San Francisco Album (1854–1865)

Originally published in 1856 as photographs of the Most Beautiful Views and Public Buildings of San Francisco, G.R. Fardon’s San Francisco Album is the earliest existing photographic record of an American city and one of the earliest of any city in the world. The album is unmatched as a historical document of the city during the years of rapid growth, burgeoning prosperity and increasing density in the wake of the Gold Rush. Equally, the plates themselves are compelling aesthetic objects, surviving as some of the earliest photographs made on paper in the United States. Exhibited will be thirty salt prints dating from 1854-56, from an extraordinary example of the album acquired last year by Fraenkel Gallery, San Francisco, and Hans P. Kraus Jr., New York. Fardon’s detailed images depict among other subjects, a booming downtown, a rural South Park, the famous Merchant’s Exchange on Battery Street, Fort Vigilance, City Hall, as well as a four-part panorama of the city taken from atop Nob Hill.

View of North Beach, from Telegraph Hill, ca. 1856
salt print, 6-1/4 x 8-1/4 inches (image & sheet)
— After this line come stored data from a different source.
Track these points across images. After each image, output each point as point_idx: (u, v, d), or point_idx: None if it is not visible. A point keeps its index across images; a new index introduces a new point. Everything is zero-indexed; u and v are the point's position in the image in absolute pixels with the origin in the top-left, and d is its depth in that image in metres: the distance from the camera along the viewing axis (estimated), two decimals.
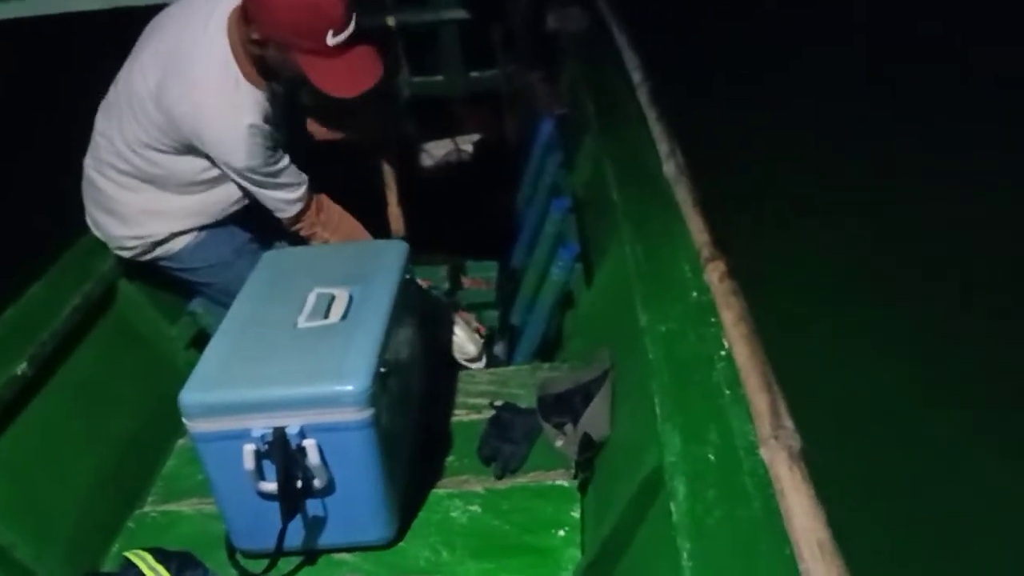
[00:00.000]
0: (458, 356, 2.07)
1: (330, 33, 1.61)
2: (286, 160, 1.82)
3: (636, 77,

San Francisco Album: Photographs by George Robinson Fardon is the first serious, comprehensive look at the San Francisco Album as well as Fardon’s other known work, his life and artistic contributions. The Gundlach Album, highlighted here, takes its name from the family which held it in their collection for the last 140 years. It is one of only nine surviving albums and the only one not held in an institutional collection. San Francisco Album: Photographs by George Robinson Fardon is accompanied by a 176- page hardcover catalogue including critical essays by four distinguished scholars.